Auteur: Lieve Willaert
Ikzelf op de boomgaard in de abdij, Jan in de lange dreef in Weert, Ilse op het grasland in de Notelaer, we hebben het allemaal wel eens voor, want we wandelen nu eenmaal graag in de natuur. En voor je het weet krijg je dan het bezoek van een schapenteek. Je voelt het niet, het doet dus geen pijn maar ja, ze bijten goed door.
De schapenteek (Ixodes ricinus) komt het meeste voor in onze streek. Ze lijken sterk op spinnen en zijn er dus ook aan verwant. Ze zijn maar 1mm groot. Typisch voor een teek is dat ze geen duidelijke scheiding hebben tussen hun borststuk en achterlijf.
In Bornem en Puurs -St- Amands kwamen in 2017 tussen de 50 en 200 tekenbeten per 100000 inwoners.
Teken zitten in struikgewas, bomen en op grassprieten op jou te wachten tot je langskomt. En ja, ze nemen hun tijd. Ze zitten lange tijd heel stil en kunnen meer dan een jaar zonder voedsel. Wees maar zeker dat de teek je opmerkt als je voorbij wandelt. Ze voelt je van op afstand via kleine haartjes op haar voorpootjes. Daarmee registreert ze vochtigheid, geuren en voelt ze je lichaamswarmte. In een mum van tijd zit ze op je been en klimt ze omhoog op zoek naar een warm plekje. Ze komt terecht in je knieplooi, liesstreek of schaamstreek. Maar soms blijft ze ook gewoon op je arm of je been zitten.

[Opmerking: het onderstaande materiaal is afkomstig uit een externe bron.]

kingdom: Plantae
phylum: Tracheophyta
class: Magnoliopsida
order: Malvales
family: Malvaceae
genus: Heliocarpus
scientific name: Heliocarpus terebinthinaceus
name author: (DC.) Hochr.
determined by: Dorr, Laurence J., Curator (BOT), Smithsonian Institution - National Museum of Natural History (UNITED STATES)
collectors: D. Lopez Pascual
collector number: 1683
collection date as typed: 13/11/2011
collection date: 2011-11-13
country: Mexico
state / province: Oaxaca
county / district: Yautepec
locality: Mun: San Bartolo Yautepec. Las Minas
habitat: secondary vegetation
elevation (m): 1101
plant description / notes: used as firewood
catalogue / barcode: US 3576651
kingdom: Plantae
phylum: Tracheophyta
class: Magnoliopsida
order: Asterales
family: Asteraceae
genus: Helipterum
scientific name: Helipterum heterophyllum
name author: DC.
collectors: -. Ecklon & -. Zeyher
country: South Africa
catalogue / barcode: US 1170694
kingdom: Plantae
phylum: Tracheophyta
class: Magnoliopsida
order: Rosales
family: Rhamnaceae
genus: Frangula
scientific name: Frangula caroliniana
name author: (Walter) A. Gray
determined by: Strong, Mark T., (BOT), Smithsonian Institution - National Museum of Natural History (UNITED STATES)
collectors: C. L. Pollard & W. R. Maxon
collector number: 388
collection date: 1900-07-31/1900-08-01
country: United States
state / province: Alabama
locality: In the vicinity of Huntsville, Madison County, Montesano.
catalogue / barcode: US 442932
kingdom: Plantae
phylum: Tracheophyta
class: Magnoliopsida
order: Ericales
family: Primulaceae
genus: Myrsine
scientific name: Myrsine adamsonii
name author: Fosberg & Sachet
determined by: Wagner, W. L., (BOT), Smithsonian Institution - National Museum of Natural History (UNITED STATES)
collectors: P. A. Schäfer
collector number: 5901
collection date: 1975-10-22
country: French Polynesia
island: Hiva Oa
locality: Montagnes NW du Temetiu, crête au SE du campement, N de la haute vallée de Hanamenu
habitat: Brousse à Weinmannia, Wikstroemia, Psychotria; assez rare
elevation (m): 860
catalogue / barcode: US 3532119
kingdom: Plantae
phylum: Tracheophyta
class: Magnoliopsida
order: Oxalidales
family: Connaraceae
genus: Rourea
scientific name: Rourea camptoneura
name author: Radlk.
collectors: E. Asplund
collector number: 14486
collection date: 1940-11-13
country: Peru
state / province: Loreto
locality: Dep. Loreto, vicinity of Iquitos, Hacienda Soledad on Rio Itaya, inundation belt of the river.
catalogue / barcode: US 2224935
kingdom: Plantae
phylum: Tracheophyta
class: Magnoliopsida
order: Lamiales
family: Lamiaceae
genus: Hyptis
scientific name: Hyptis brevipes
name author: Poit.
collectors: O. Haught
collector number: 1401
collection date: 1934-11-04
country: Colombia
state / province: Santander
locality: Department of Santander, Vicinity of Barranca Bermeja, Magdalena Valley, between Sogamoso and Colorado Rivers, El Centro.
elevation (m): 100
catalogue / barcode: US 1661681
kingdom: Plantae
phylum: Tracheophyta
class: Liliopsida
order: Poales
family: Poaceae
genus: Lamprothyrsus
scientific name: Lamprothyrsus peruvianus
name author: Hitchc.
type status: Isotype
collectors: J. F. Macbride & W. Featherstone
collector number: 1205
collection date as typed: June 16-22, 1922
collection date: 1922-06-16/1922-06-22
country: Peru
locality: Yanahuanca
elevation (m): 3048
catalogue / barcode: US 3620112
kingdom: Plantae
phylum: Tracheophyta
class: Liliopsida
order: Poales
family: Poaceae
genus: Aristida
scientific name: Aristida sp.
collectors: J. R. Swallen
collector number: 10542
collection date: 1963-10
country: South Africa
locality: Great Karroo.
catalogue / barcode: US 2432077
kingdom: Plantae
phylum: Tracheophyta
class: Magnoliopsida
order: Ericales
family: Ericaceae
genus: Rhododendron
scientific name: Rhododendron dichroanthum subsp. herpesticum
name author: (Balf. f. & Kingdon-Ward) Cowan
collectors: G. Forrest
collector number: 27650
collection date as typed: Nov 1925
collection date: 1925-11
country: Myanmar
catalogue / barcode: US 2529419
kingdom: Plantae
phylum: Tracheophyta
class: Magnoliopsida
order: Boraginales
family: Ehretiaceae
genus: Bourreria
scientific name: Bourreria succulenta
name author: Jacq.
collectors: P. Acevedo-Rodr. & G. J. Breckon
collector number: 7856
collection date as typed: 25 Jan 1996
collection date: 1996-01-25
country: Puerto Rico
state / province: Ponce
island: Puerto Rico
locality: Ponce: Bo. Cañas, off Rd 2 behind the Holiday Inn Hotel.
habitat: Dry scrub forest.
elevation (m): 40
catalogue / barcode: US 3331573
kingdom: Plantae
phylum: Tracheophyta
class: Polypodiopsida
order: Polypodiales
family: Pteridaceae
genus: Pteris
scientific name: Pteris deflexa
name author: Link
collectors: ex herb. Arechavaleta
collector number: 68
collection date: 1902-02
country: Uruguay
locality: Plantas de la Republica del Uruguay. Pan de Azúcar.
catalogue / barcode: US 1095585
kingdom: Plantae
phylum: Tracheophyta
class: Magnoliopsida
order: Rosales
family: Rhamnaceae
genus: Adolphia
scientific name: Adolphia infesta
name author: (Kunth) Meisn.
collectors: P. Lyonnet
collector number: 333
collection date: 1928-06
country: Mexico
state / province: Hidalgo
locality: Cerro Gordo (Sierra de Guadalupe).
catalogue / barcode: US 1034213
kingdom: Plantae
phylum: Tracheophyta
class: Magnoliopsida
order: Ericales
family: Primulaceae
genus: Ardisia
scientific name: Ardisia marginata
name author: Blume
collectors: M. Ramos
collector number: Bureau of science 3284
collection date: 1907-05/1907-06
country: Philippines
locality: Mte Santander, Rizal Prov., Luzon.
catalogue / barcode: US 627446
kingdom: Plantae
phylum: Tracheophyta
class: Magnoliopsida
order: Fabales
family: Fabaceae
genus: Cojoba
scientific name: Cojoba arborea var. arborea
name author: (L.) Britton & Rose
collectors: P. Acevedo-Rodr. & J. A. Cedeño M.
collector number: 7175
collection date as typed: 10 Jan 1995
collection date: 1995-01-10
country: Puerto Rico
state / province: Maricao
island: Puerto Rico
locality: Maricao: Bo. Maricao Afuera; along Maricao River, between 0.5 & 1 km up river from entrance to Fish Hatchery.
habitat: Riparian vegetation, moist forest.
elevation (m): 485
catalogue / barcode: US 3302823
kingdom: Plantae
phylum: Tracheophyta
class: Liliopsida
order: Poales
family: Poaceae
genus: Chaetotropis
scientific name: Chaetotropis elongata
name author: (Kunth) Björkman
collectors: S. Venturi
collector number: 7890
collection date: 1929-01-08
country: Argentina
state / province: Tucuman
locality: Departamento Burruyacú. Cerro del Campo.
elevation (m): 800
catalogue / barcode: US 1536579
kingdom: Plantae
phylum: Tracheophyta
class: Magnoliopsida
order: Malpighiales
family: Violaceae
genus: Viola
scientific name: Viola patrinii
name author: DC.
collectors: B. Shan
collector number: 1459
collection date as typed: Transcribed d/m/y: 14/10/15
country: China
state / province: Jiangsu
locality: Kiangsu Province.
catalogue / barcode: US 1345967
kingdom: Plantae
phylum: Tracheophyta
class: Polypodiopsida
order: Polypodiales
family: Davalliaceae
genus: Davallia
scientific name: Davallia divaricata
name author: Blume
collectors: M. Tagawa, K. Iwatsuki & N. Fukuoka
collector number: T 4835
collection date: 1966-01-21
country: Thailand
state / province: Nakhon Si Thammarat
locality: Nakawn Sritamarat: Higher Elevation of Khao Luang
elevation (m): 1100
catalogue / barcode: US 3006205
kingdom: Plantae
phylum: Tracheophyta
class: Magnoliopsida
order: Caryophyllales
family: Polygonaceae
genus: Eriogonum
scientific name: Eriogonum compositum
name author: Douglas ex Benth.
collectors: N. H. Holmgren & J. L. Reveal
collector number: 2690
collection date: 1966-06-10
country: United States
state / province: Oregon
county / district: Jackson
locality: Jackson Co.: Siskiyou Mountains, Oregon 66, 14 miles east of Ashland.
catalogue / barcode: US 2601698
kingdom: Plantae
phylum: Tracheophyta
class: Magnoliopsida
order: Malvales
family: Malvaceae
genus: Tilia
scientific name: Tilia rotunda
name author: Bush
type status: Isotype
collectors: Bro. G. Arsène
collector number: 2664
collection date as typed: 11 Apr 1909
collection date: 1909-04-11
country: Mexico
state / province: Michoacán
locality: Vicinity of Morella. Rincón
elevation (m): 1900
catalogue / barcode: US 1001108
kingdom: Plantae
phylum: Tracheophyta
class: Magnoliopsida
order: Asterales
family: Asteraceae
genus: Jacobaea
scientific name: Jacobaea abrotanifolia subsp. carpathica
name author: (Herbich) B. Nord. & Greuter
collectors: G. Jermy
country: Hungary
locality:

En dan gebeurt het. In het midden van hun zuigsnuit hebben ze steekorgaan met weerhaken. De huid wordt doorboord maar je voelt er niets van omdat in het speeksel van de teek een verdovende stof zit die ook de bloedstolling tegen gaat.
En dan begint het feestmaal.
In volgezogen toestand kan een teek meer dan een centimeter groot worden. Dit is mogelijk dankzij de extreem rekbare huid. Een volwassen vrouwtje kan wel tien keer het eigen lichaamsgewicht aan bloed opzuigen. Dit is nodig voor de ontwikkeling van het grote aantal eitjes dat ze leggen. Eens ze volgezogen is laat de teek los en valt ze op de grond.
Een mannelijk teek heeft minder bloed nodig.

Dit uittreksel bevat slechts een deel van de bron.